## [Exercise requirements]
All of the entries should be restated word for word, but without their pictures.

## [Available records]
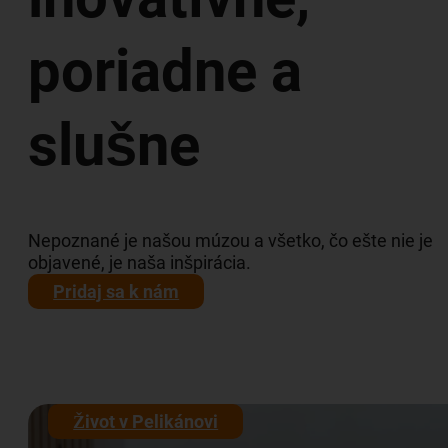
poriadne a
slušne
Nepoznané je našou múzou a všetko, čo ešte nie je
objavené, je naša inšpirácia.
Pridaj sa k nám
Život v Pelikánovi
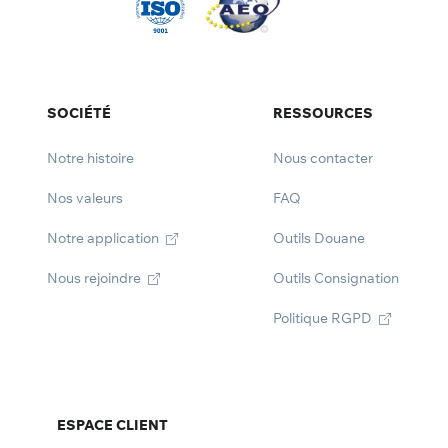
SOCIÉTÉ
RESSOURCES
Notre histoire
Nous contacter
Nos valeurs
FAQ
Notre application
Outils Douane
Nous rejoindre
Outils Consignation
Politique RGPD
ESPACE CLIENT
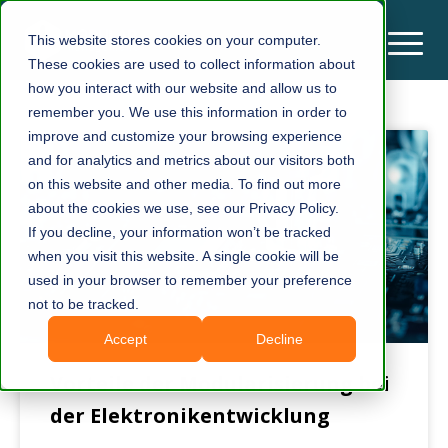
This website stores cookies on your computer.
These cookies are used to collect information about
how you interact with our website and allow us to
remember you. We use this information in order to
improve and customize your browsing experience
and for analytics and metrics about our visitors both
on this website and other media. To find out more
about the cookies we use, see our Privacy Policy.
If you decline, your information won’t be tracked
when you visit this website. A single cookie will be
used in your browser to remember your preference
not to be tracked.
Accept
Decline
Vorteile der Modularisierung bei
der Elektronikentwicklung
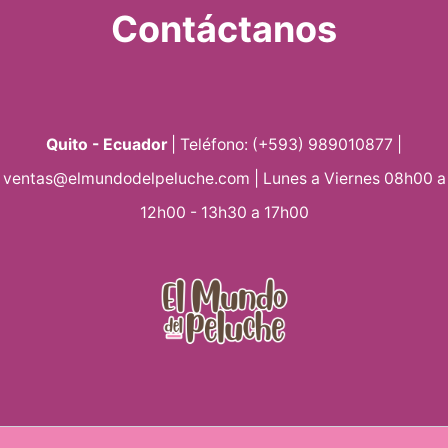
Contáctanos
Quito - Ecuador
| Teléfono: (+593) 989010877 |
ventas@elmundodelpeluche.com | Lunes a Viernes 08h00 a
12h00 - 13h30 a 17h00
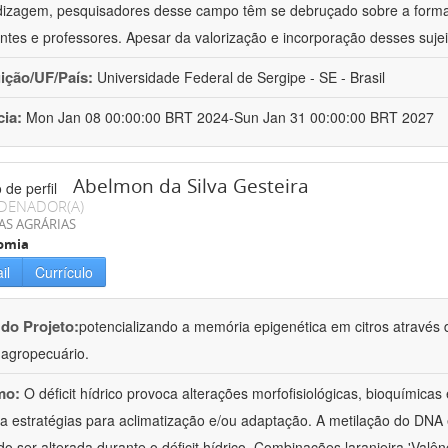
izagem, pesquisadores desse campo têm se debruçado sobre a formaç
ntes e professores. Apesar da valorização e incorporação desses sujei
uição/UF/País:
Universidade Federal de Sergipe - SE - Brasil
cia:
Mon Jan 08 00:00:00 BRT 2024-Sun Jan 31 00:00:00 BRT 2027
Abelmon da Silva Gesteira
DENADOR(A)
AS AGRÁRIAS
omia
il
Currículo
 do Projeto:
potencializando a memória epigenética em citros através d
o agropecuário.
mo:
O déficit hídrico provoca alterações morfofisiológicas, bioquímica
 a estratégias para aclimatização e/ou adaptação. A metilação do DNA 
o ser alterada durante o déficit hídrico. Combinações laranjeira 'Valên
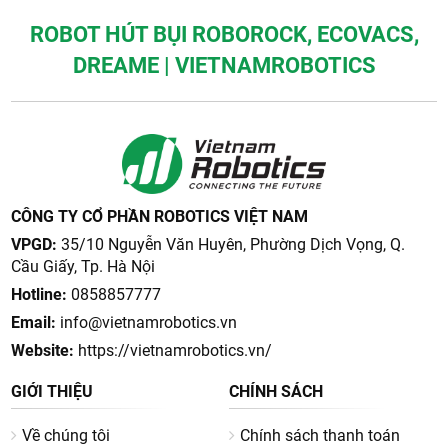
ROBOT HÚT BỤI ROBOROCK, ECOVACS,
DREAME | VIETNAMROBOTICS
CÔNG TY CỔ PHẦN ROBOTICS VIỆT NAM
VPGD:
35/10 Nguyễn Văn Huyên, Phường Dịch Vọng, Q.
Cầu Giấy, Tp. Hà Nội
Hotline:
0858857777
Email:
info@vietnamrobotics.vn
Website:
https://vietnamrobotics.vn/
GIỚI THIỆU
CHÍNH SÁCH
Về chúng tôi
Chính sách thanh toán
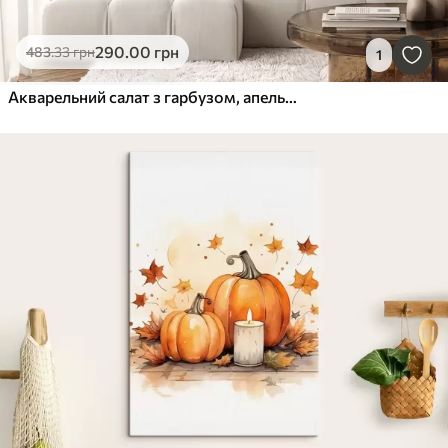
290
.00
грн
483
.33
грн
1
Акварельний салат з гарбузом, апельсинами та авокадо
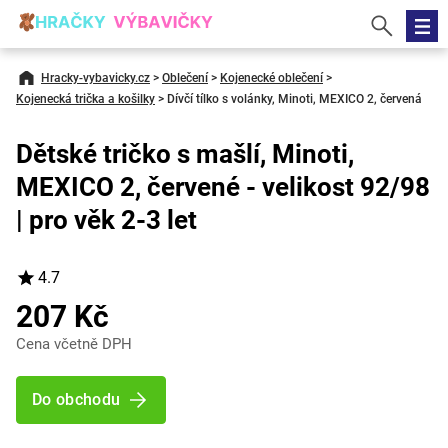
Hracky-vybavicky.cz
>
Oblečení
>
Kojenecké oblečení
>
Kojenecká trička a košilky
>
Dívčí tílko s volánky, Minoti, MEXICO 2, červená
Dětské tričko s mašlí, Minoti,
MEXICO 2, červené - velikost 92/98
| pro věk 2-3 let
4.7
207 Kč
Cena včetně DPH
Do obchodu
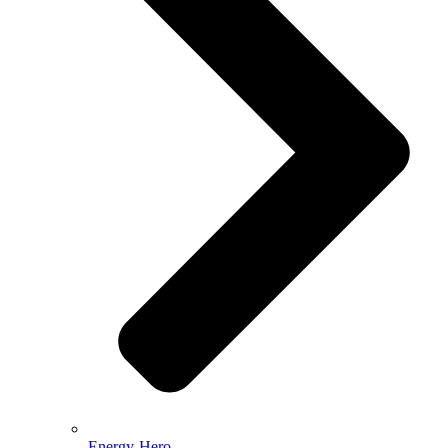
Energy-Hero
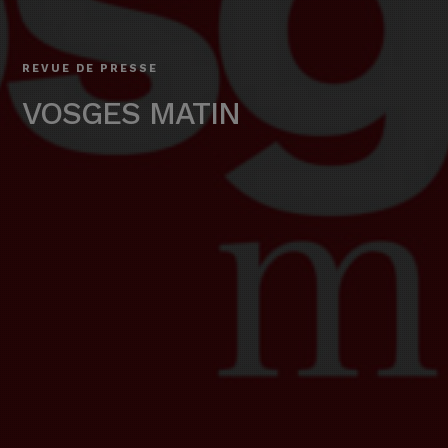
REVUE DE PRESSE
VOSGES MATIN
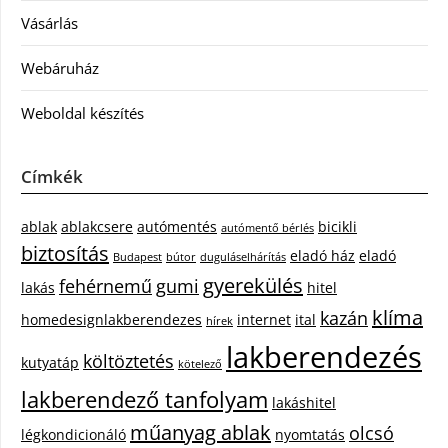
Vásárlás
Webáruház
Weboldal készítés
Címkék
ablak
ablakcsere
autómentés
bicikli
autómentő bérlés
biztosítás
eladó ház
eladó
Budapest
bútor
duguláselhárítás
gyerekülés
fehérnemű
gumi
lakás
hitel
klíma
kazán
homedesignlakberendezes
internet
ital
hírek
lakberendezés
költöztetés
kutyatáp
kötelező
lakberendező tanfolyam
lakáshitel
műanyag ablak
olcsó
légkondicionáló
nyomtatás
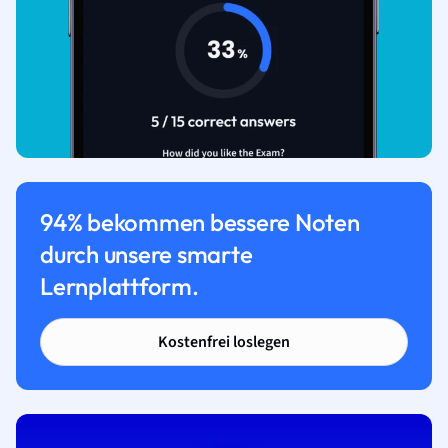
94% bekommen bessere Noten
durch unsere smarte
Lernplattform.
Kostenfrei loslegen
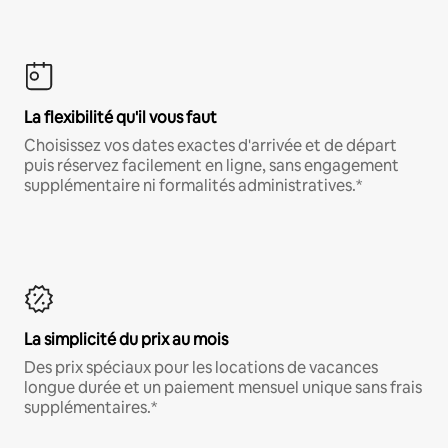
La flexibilité qu'il vous faut
Choisissez vos dates exactes d'arrivée et de départ
puis réservez facilement en ligne, sans engagement
supplémentaire ni formalités administratives.*
La simplicité du prix au mois
Des prix spéciaux pour les locations de vacances
longue durée et un paiement mensuel unique sans frais
supplémentaires.*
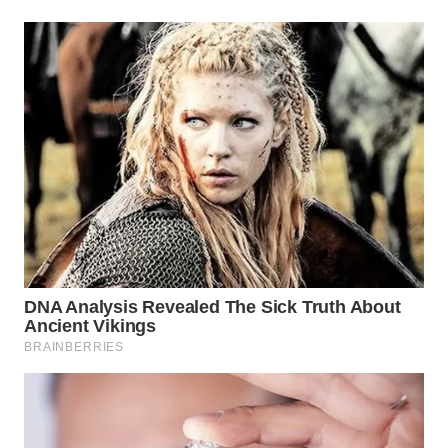
WN
NATUNA
WN
BINTAN
WN
MANDALIKA
WN
LIKUPANG
WN
LABUANBAJO
WN
BORNEO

## [The completed task]
poriadne a
slušne
Nepoznané je našou múzou a všetko, čo ešte nie je
objavené, je naša inšpirácia.
Pridaj sa k nám
Život v Pelikánovi
SOCIÉTÉ
RESSOURCES
Notre histoire
Nous contacter
Nos valeurs
FAQ
Notre application
Outils Douane
Nous rejoindre
Outils Consignation
Politique RGPD
ESPACE CLIENT
This website stores cookies on your computer.
These cookies are used to collect information about
how you interact with our website and allow us to
remember you. We use this information in order to
improve and customize your browsing experience
and for analytics and metrics about our visitors both
on this website and other media. To find out more
about the cookies we use, see our Privacy Policy.
If you decline, your information won’t be tracked
when you visit this website. A single cookie will be
used in your browser to remember your preference
not to be tracked.
Accept
Decline
Vorteile der Modularisierung bei
der Elektronikentwicklung
Contáctanos
Quito - Ecuador
| Teléfono: (+593) 989010877 |
ventas@elmundodelpeluche.com | Lunes a Viernes 08h00 a
12h00 - 13h30 a 17h00
izagem, pesquisadores desse campo têm se debruçado sobre a formaç
ntes e professores. Apesar da valorização e incorporação desses sujei
uição/UF/País:
Universidade Federal de Sergipe - SE - Brasil
cia:
Mon Jan 08 00:00:00 BRT 2024-Sun Jan 31 00:00:00 BRT 2027
Abelmon da Silva Gesteira
DENADOR(A)
AS AGRÁRIAS
omia
il
Currículo
 do Projeto:
potencializando a memória epigenética em citros através d
o agropecuário.
mo:
O déficit hídrico provoca alterações morfofisiológicas, bioquímica
 a estratégias para aclimatização e/ou adaptação. A metilação do DNA 
o ser alterada durante o déficit hídrico. Combinações laranjeira 'Valên
ROBOT HÚT BỤI ROBOROCK, ECOVACS,
DREAME | VIETNAMROBOTICS
CÔNG TY CỔ PHẦN ROBOTICS VIỆT NAM
VPGD:
35/10 Nguyễn Văn Huyên, Phường Dịch Vọng, Q.
Cầu Giấy, Tp. Hà Nội
Hotline:
0858857777
Email:
info@vietnamrobotics.vn
Website:
https://vietnamrobotics.vn/
GIỚI THIỆU
CHÍNH SÁCH
Về chúng tôi
Chính sách thanh toán
290
.00
грн
483
.33
грн
1
Акварельний салат з гарбузом, апельсинами та авокадо
Hracky-vybavicky.cz
>
Oblečení
>
Kojenecké oblečení
>
Kojenecká trička a košilky
>
Dívčí tílko s volánky, Minoti, MEXICO 2, červená
Dětské tričko s mašlí, Minoti,
MEXICO 2, červené - velikost 92/98
| pro věk 2-3 let
4.7
207 Kč
Cena včetně DPH
Do obchodu
Energy-Hero
REVUE DE PRESSE
VOSGES MATIN
Vásárlás
Webáruház
Weboldal készítés
Címkék
ablak
ablakcsere
autómentés
bicikli
autómentő bérlés
biztosítás
eladó ház
eladó
Budapest
bútor
duguláselhárítás
gyerekülés
fehérnemű
gumi
lakás
hitel
klíma
kazán
homedesignlakberendezes
internet
ital
hírek
lakberendezés
költöztetés
kutyatáp
kötelező
lakberendező tanfolyam
lakáshitel
műanyag ablak
olcsó
légkondicionáló
nyomtatás
94% bekommen bessere Noten
durch unsere smarte
Lernplattform.
Kostenfrei loslegen
La flexibilité qu'il vous faut
Choisissez vos dates exactes d'arrivée et de départ
puis réservez facilement en ligne, sans engagement
supplémentaire ni formalités administratives.*
La simplicité du prix au mois
Des prix spéciaux pour les locations de vacances
longue durée et un paiement mensuel unique sans frais
supplémentaires.*
WN
NATUNA
WN
BINTAN
WN
MANDALIKA
WN
LIKUPANG
WN
LABUANBAJO
WN
BORNEO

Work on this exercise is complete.